How are they to be included in the record-breaking growth India and China are experiencing as they race each other to the top of the world?
In the third of his special reports from the emerging Asian superpowers, BBC diplomatic correspondent James Robbins focuses on the rural challenge.
It is in the vast countryside of India and China that their future greatness may be decided.
Both countries need to industrialise if they are to sustain their record economic growth rates, and stay on target for world dominance.
Some experts suggest that China could be the world's largest economy within 40 years, and India could be third-largest.
That outcome would reshape our entire world - its trading, and its political relationships.
To succeed, however, both India and China need to persuade millions of people to leave the land, and acquire the skills needed for new lives in manufacturing or in service industries.
The stories of two people who live off the land - Cai Jin Fu in China, and Bhagyamma in India - are the stories of hundreds of millions of farmers who risk being left behind in their country's dash for wealth.
Cleared off the land
Cai Jin Fu has only a few days left to work his land - the Chinese authorities are taking it to make way for a new factory.
Mr Cai will be moving to a block of flats for his retirement
He and his wife, both in their sixties now, took me to the edge of his fields where rubble is all that remains of their neighbours' homes.
Their whole village was being destroyed, like countless others across China.
But Mr Cai told me he was willing to move - with the compensation they have been offered.
"I'll miss the land of course," he said, "and I'll have to give up work, but at least I'll be able to enjoy life now."
But it quickly became obvious that other, younger farmers were angry. One man saw us filming and came over to pour out his resentment, although he was well aware that public protest in China is risky.
"We're all unhappy," he told me.
"What's there to be happy about ? They've got my land. They gave us a much smaller place to live in, and very little money."
But nothing stops the demolitions here. We watched teams with sledgehammers bashing down houses.
China's government is convinced industrialisation must go ahead - even at the risk of rural revolt.
China's authorities have admitted the immense scale of protest right across the countryside. In 2005, they recorded a staggering 87,000 examples of disturbance, protest or unrest - 1,600 incidents a week.
In India, the plight of farmers worries their government too. Farmers here are victims not of land grabs but of relentless poverty which excludes them from the new wealth.
Bhagyamma saw her husband succumb to despair
Bhagyamma is one of India's many farm widows.
She and her daughter struggle to survive in a small village in a part of Andhra Pradesh which has been dogged by drought and offers very little to sustain farming communities.
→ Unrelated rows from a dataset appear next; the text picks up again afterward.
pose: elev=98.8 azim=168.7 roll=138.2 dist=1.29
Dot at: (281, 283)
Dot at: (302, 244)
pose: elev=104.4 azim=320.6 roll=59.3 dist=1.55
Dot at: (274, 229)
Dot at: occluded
Bhagyamma's husband followed an all too frequent path here - he drank pesticide to escape crop failure.
"He couldn't pay his debts," she told me. "He didn't know what to do. That's why he killed himself. I'm so desperate we may end up doing the same."
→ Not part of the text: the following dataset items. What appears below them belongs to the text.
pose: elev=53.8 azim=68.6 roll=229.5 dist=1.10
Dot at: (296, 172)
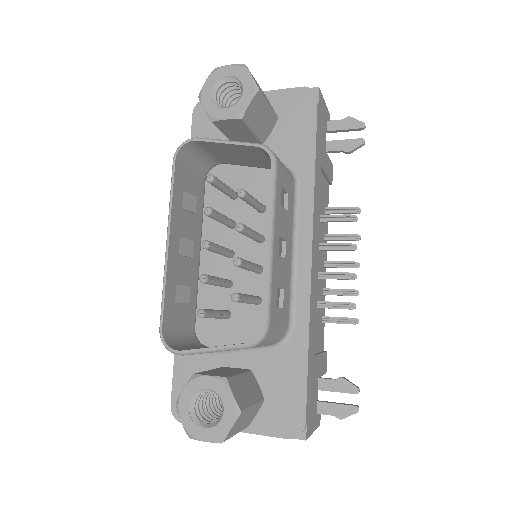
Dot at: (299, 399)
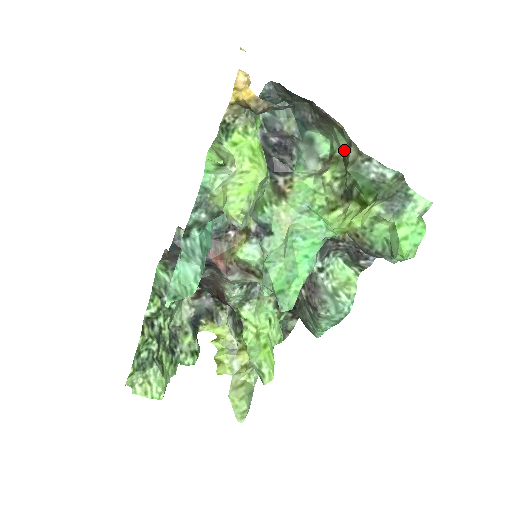
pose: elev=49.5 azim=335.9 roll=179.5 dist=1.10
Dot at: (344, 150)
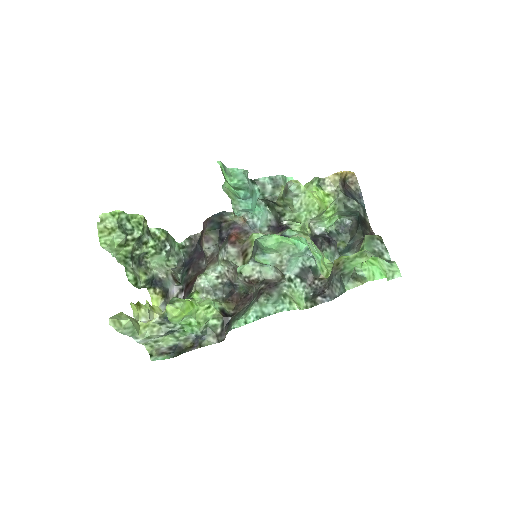
Dot at: occluded
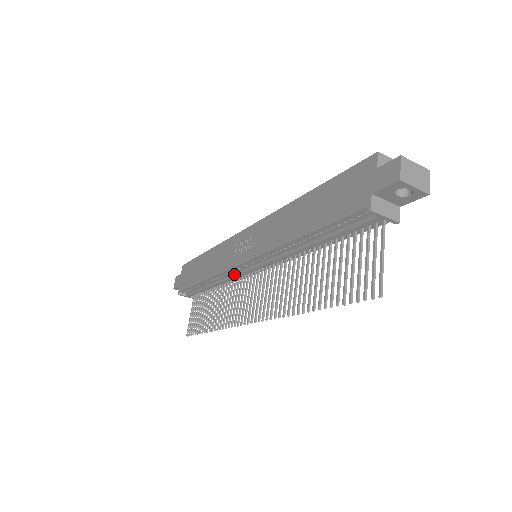
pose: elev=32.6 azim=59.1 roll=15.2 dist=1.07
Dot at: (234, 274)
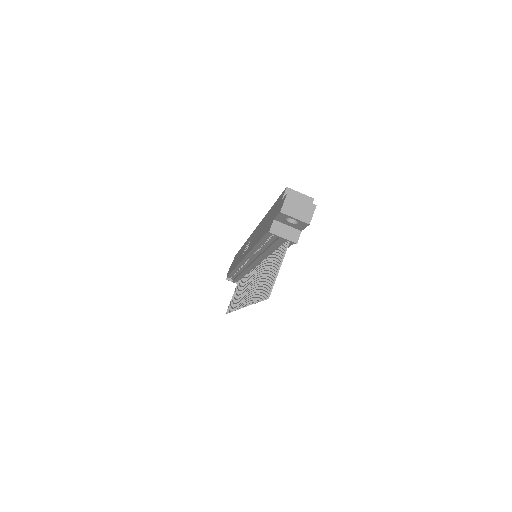
Dot at: (245, 268)
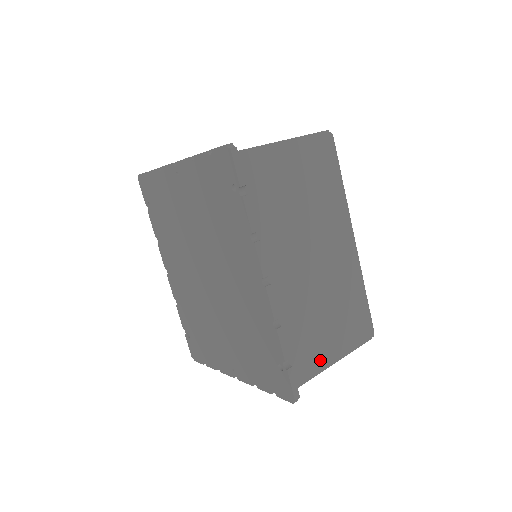
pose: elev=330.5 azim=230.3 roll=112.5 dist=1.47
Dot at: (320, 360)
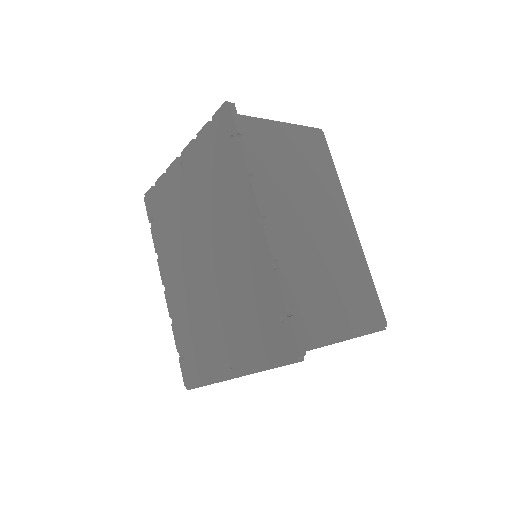
Dot at: (327, 328)
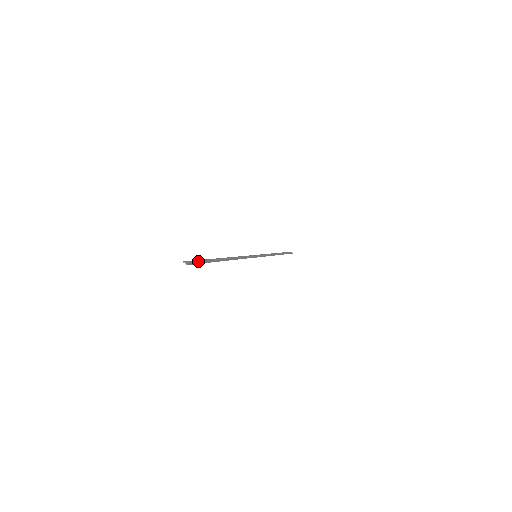
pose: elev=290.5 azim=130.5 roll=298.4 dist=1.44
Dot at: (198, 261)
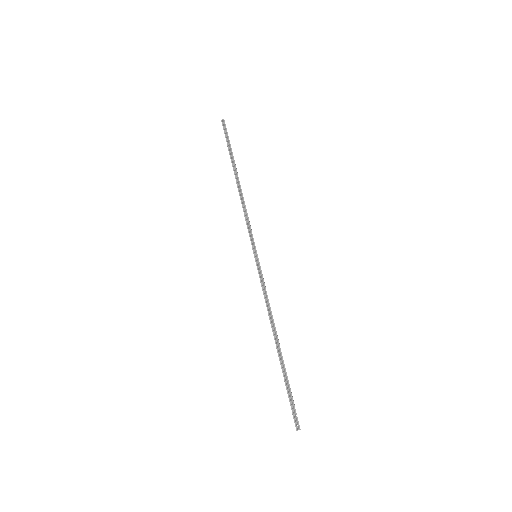
Dot at: (292, 406)
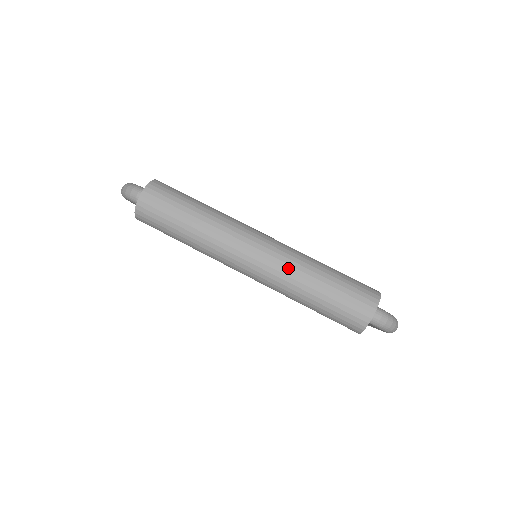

It can look as if India is condemned to rural poverty. The local village school, like most in India, is overflowing.
The headmaster told me he was getting extra resources from the state. He needs them.
India's population is expanding twice as fast as China's and, on present trends, will actually overtake China's within 30 years.
India's future depends crucially on its growing number of children. To have any chance of lifting millions of them out of poverty, there will have to be radical improvements in education at every level.
Bold new generation
In China, the worry is precisely the reverse - too few children.
Most of China does not have India's advantage in English
Decades of a strict policy - one child per family - may leave China with not enough workers to support its ageing population. So China now fears that India's growing numbers could prove a winner - not a loser.
And China is struggling against another handicap: the urgent need to learn English, today's global language.
At a vocational school in the city of Hang Zhou, I have to fight to suppress giggles.
I am listening to 17- and 18-year-old boys in a class singing Edelweiss from The Sound of Music to hone their English vocabulary and pronunciation.
The method may seem bizarre, but it is hard not to admire the sense of a whole nation slogging to get to the top of the world.
And what about the farmers?
Mr Cai, his wife and their grandson are about to move into their new government-provided home, spread over three floors of an apartment block with two extra storeys for them to rent out for extra income.
But that is what the village has come to now: sucked into China's phenomenal rise.
India's answer to rural poverty is more modest.
Bhagyamma will stay on the land, but she has now joined a huge government job creation scheme
guaranteeing her 100 days' pay each year.
So I leave India and China two vast countries in the midst of epic revolutionary change.
If they can solve the problems of the countryside, both India and China will be close to their goal of future greatness, reshaping the world for all of us.